Глядя на себя в зеркальце, Мейбл скорчила гримаску, а потом спросила, есть ли у меня парень. От слова «парень», как от слова «кровотечение», я чуть не упала в обморок. Скоро у меня будет парень, добавила она, но с ним надо держать ухо востро, чтоб он и пальцем не смел ко мне притрагиваться, потому что все знают — девчонки из-за этого голову теряют, а потом им крышка, их заточают в прачечной Магдалины[4], пока не появляется на свет ребенок. Она готова была продолжать свои живописные истории, но тут из-за поворота вынырнула машина, Мейбл выскочила на обочину и замахала, чтобы нас подвезли.
В городе мы навестили женщину, которой Мейбл подарила вышитый стеганый колпак на чайник, за это нас угостили двумя стаканами лимонада и пирожными со смородиной. Мейбл не скупилась на обещания. Она вызвалась вышить покрывало и спросила, какие у хозяйки дома любимые цвета и какие нитки — что куда важнее — она не может купить в городе. Всю дорогу, пока мы спускались с холма и шли по мосту, Мейбл икала. Темнело, деловито пели и трещали птицы. Каждой птичке на каждой ветке было что сказать. Мы шли мимо домов, и до нас доносилось позвякиванье ведер и тарелок, у одного крыльца горел фонарь — хозяйка кормила телят. Как только теленок приканчивал свою порцию, хозяйка отводила его морду в сторону, чтобы другой мог поесть. Телята, недовольные тем, что у них отобрали ведро, продолжали тыкаться в него носом и брыкаться. Мы были знакомы с этой женщиной, но не остановились, потому что Мейбл шепнула — опять она нытье свое заведет про молоко и новорожденных телят. Мейбл не любила деревню, душа ее была безразлична к пашням, закатам солнца и пейзажам. Ее раздражали лужи на обочине, озерца воды на заливных лугах, песни коростеля по вечерам и крик петуха на рассвете. Мейбл взяла меня за руку и сказала, что отныне я буду сопровождать ее во время прогулок. Она неловко опиралась рукой в перчатке на мою руку, а меня от этого прикосновения била дрожь. Нас ждали необыкновенные происшествия.

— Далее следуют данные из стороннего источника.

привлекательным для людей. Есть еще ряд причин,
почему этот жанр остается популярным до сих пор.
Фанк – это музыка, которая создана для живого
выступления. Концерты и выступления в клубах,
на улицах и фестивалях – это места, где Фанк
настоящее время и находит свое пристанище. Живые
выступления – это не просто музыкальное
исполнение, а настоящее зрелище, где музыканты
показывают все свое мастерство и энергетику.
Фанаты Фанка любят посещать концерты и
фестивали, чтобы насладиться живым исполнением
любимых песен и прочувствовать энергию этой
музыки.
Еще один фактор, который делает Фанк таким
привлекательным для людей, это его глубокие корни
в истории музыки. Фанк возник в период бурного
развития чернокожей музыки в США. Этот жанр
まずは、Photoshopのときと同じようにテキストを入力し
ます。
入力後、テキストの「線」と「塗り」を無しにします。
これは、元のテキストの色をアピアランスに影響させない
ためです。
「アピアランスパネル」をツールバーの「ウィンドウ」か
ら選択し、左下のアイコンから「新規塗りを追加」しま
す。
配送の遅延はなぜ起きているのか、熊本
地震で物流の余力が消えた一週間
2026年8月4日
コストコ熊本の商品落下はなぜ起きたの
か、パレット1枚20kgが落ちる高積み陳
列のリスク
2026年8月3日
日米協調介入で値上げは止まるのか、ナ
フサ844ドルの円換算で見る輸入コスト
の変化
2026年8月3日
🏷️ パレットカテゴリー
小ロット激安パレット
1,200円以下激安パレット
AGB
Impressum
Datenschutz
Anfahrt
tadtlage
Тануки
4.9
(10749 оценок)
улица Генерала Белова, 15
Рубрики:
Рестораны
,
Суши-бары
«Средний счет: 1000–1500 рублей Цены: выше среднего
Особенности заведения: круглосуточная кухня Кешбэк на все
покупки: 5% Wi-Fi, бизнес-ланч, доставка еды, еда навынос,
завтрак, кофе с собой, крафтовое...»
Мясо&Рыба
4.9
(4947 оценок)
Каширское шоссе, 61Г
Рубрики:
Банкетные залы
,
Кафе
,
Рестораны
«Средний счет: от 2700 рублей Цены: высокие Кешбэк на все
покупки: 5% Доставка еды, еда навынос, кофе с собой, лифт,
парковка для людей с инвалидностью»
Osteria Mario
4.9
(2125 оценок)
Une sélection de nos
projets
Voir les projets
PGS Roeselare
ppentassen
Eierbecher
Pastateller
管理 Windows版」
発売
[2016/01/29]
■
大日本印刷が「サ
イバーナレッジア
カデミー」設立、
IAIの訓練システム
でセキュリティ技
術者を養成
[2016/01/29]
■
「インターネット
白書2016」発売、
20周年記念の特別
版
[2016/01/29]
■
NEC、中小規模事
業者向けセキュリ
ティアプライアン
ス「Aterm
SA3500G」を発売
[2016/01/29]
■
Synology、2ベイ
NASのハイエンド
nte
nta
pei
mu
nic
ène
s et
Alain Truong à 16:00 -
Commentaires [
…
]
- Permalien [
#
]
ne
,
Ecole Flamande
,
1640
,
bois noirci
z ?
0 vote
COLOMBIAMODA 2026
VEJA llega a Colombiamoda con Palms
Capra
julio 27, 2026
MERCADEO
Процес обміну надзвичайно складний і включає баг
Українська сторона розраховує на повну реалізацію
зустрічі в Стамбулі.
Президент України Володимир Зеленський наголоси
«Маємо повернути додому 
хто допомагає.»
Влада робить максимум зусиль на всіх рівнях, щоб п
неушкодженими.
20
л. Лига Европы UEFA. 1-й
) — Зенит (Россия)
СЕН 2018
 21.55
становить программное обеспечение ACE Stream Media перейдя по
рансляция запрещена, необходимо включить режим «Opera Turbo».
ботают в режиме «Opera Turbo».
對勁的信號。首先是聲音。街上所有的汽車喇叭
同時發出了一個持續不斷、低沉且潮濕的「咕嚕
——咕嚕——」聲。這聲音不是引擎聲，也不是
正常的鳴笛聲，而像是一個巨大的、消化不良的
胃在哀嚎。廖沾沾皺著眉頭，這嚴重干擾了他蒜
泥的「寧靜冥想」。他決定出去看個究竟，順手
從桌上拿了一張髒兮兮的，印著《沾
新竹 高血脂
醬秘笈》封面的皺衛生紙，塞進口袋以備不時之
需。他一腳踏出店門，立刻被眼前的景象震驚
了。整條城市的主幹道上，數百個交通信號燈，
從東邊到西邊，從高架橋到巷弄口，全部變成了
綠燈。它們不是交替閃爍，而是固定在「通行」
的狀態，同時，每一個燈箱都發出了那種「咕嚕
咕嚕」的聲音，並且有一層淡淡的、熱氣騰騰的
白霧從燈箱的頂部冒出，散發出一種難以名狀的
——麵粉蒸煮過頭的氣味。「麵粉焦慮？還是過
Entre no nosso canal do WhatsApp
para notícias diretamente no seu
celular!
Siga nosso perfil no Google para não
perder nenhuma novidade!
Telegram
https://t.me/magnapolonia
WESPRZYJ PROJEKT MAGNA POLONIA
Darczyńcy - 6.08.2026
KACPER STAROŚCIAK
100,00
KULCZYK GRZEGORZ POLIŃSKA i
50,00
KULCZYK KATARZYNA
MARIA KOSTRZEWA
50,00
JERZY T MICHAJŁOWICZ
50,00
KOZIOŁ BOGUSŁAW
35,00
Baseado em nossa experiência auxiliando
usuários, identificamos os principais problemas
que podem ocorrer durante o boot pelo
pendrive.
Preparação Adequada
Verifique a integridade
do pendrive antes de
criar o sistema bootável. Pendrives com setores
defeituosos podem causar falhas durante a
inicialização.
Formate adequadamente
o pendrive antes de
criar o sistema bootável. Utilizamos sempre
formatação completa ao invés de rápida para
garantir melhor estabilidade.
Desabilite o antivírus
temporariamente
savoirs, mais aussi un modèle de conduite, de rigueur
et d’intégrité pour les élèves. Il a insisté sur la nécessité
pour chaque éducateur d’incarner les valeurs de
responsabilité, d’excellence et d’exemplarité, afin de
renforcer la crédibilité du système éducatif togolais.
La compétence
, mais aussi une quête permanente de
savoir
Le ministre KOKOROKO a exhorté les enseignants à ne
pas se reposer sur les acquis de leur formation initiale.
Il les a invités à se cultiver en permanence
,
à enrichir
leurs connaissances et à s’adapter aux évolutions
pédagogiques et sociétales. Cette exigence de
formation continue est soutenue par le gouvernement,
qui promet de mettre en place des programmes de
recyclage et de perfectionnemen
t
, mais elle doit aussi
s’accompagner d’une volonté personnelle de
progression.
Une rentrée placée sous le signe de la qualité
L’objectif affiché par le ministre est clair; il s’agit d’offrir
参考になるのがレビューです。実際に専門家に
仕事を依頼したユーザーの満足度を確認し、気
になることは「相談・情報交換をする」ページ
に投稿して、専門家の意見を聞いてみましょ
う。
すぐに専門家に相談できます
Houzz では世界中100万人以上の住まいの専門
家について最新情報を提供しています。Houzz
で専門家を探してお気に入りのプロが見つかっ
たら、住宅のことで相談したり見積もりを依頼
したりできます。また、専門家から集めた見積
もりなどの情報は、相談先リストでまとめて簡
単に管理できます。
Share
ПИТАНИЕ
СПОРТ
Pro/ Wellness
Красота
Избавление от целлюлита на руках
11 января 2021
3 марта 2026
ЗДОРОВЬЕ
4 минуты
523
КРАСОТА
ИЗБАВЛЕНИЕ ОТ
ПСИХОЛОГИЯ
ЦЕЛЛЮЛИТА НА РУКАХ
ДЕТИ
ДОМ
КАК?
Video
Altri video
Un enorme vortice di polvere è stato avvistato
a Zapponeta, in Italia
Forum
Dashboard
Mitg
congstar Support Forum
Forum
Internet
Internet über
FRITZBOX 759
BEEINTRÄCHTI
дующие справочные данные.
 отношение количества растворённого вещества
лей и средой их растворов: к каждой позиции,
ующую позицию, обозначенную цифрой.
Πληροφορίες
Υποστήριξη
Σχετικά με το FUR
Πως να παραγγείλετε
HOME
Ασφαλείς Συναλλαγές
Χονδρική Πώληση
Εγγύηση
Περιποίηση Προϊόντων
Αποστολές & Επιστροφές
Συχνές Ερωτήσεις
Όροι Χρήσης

Случалось, перед нашим носом захлопывали дверь или нам не предлагали войти в дом. Но такие щелчки ровным счетом ничего для нее не значили: «деревенщина неотесанная», припечатывала она хозяев. Удача, как известно, приходит нежданно-негаданно, и вот на третье воскресенье мы очутились в удивительно радушном доме. Он стоял на отшибе, к нему надо было идти сначала бетонкой, потом проселочной дорогой, а потом — через ручей. Хозяйки — две девушки, приехавшие домой из Англии, — были бесконечно рады гостям. Они здесь месяц прожили, но уже рвались назад. Старшая, Бетти, была медсестрой, а ее сестра Мойра работала в магазине, и потому они были одеты как на модной картинке. Мы стали ходить к ним каждое воскресенье, зная, что их родители отправились в этот день к родне и они ждут нас. У нас дух захватывало, когда мы, сбросив башмаки и сняв чулки, перебирались через ручей; мы хрипло вскрикивали, но не столько от холодной воды, сколько чтобы предупредить Бетти и Мойру, что мы идем. Вода в ручье чистая, серебряная, на дне — камешки: одни — гладкие и круглые, другие — остроконечные. Девушки бежали на наши голоса вниз по склону навстречу нам и спрашивали с напускным ужасом, ледяная вода или нет. Они звали нас по имени, и это был самый счастливый и радостный момент наших встреч.